Il collegamento con le isole di Carloforte e La Maddalena è assicurato da più tratte giornaliere dei traghetti delle compagnie marittime o di altri operatori privati. Le altre isole minori come Tavolara, Asinara, Cavoli e Mal di Ventre si trovano all’interno di Parchi e Aree Marine Protette e sono visitabili secondo le norme di ciascuna area: informati sulle modalità di accesso e sulle regole di comportamento nei siti web degli enti che le amministrano.

Muoversi in camper

E’ bene ricordare che il campeggio libero in Sardegna non è sempre consentito, ma esistono aree di sosta autorizzate che potrai utilizzare anche per lo scarico delle acque e dei rifiuti.

Noleggiare un mezzo

In tutti gli aeroporti e nelle maggiori città si noleggiano auto e altri mezzi: in alta stagione è meglio prenotarli in anticipo. Oltre la patente B (o equivalente se non sei Italiano), può essere richiesta una carta di credito intestata a nome del guidatore.

Guida sicura

D’estate, soprattutto lungo la costa, le strade sono molto trafficate, tienine conto per programmare gli spostamenti e ricorda che, quando non segnalato, il limite di velocità è di 50 km/h all’ interno dei centri abitati e di 90 km/h per le strade extraurbane.
Ricorda che è vietato guidare dopo aver assunto alcool o droghe e gettare rifiuti dal finestrino, in particolare cicche di sigaretta per il rischio di incendi. Nelle zone interne dell’isola presta attenzione agli animali selvatici che potrebbero attraversare la strada.

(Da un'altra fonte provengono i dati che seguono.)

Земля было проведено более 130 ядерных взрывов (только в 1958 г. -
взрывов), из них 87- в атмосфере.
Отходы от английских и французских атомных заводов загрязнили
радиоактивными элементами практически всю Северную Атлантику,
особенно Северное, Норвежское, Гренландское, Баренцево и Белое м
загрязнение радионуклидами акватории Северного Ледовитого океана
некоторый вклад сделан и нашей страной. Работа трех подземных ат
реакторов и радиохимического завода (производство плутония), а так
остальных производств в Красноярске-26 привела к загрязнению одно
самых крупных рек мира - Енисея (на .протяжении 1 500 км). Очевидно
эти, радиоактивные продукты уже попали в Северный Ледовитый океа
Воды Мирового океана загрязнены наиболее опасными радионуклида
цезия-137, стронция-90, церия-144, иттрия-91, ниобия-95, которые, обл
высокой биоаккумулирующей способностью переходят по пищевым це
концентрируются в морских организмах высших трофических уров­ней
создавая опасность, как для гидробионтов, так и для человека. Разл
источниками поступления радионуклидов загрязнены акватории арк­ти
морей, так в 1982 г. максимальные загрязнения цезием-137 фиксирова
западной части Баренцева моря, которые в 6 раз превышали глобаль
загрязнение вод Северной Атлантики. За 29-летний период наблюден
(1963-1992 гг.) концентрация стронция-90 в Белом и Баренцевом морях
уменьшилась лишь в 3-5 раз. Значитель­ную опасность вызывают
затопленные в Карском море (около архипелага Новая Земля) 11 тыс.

In caso di necessità e se hai bisogno di assistenza rivolgiti alla tua compagnia di assicurazione o all’agenzia di autonoleggio. Il servizio di assistenza stradale è assicurato anche dall’ACI, puoi chiamare al numero gratuito 803.116, o al numero gratuito 800.116.800 se chiami da cellulare con gestore estero.

Per i casi di emergenza puoi trovare i numeri utili qui.

Muoversi in barca

Per il turista da diporto la Sardegna offre tanti ripari e porti turistici, dove è possibile anche noleggiare gommoni e barche a vela e avere tutte le informazioni riguardo a norme e autorizzazioni speciali a cui potrebbero essere soggetti alcuni tratti di mare.
In caso di emergenza in mare chiama il numero gratuito 1530 della Guardia Costiera.

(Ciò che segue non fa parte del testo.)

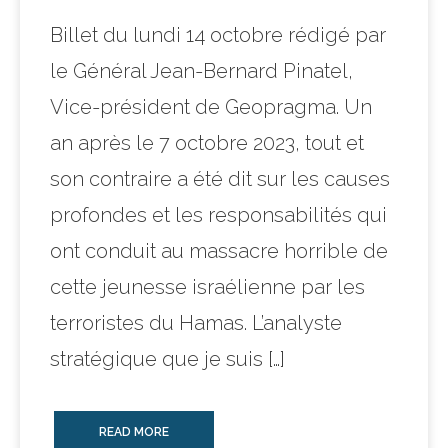
Billet du lundi 14 octobre rédigé par
le Général Jean-Bernard Pinatel,
Vice-président de Geopragma. Un
an après le 7 octobre 2023, tout et
son contraire a été dit sur les causes
profondes et les responsabilités qui
ont conduit au massacre horrible de
cette jeunesse israélienne par les
terroristes du Hamas. L’analyste
stratégique que je suis […]
READ MORE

Muoversi con i mezzi pubblici

La linea ferroviaria collega Cagliari con Sassari, Porto Torres, Golfo Aranci, Iglesias e Carbonia. Gli autobus collegano tutte le località, anche quelle più piccole. Nelle maggiori città sono presenti apposite linee di trasporto urbano. In caso di lunghi spostamenti dovrai cambiare mezzo di trasporto, verifica nel sito http://www.sardegnamobilita.it/ gli orari, tempi di percorrenza e le coincidenze.

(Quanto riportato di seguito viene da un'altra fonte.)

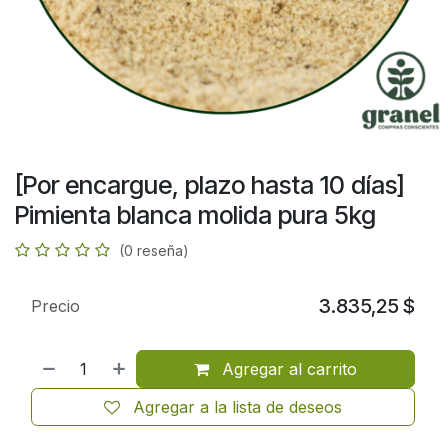
[Por encargue, plazo hasta 10 días]
Pimienta blanca molida pura 5kg
(0 reseña)
3.835,25
$
Precio
Agregar al carrito
Agregar a la lista de deseos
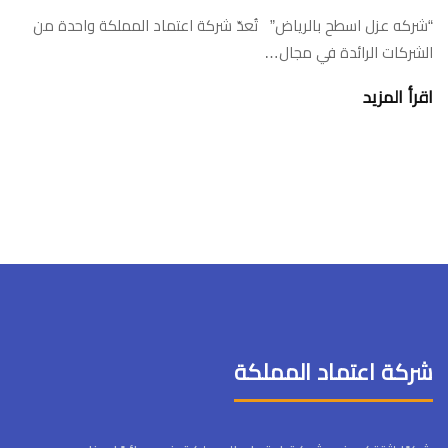
“شركه عزل اسطح بالرياض” تُعدّ شركة اعتماد المملكة واحدة من
الشركات الرائدة في مجال…
اقرأ المزيد
شركة اعتماد المملكة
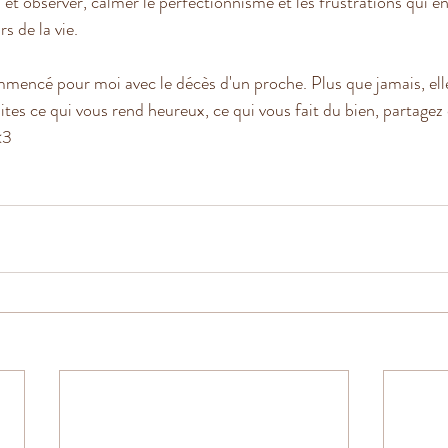
 et observer, calmer le perfectionnisme et les frustrations qui e
rs de la vie.
mencé pour moi avec le décès d'un proche. Plus que jamais, elle
aites ce qui vous rend heureux, ce qui vous fait du bien, partage
<3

Sito regionale trasporti, Azienda trasporto urbano di Cagliari, Azienda regionale trasporti
Muoversi in auto e in moto

La mancanza di autostrade non impedisce di raggiungere agevolmente qualunque meta.

L’ isola è attraversata dalla ss 131, una strada veloce a doppia corsia che collega Cagliari a Sassari e Porto Torres. Dal bivio di Abbasanta la strada si biforca per Olbia passando per Nuoro: altre strade veloci si intersecano con la 131 collegando ulteriori località. Cagliari è collegata con la ss 130 alla parte sud occidentale dell’isola, e con la nuova ss 125 alla parte orientale sino al nord.

I distributori di carburante si trovano lungo le principali arterie ma anche nei paesi attraversati dalla fitta rete di strade secondarie.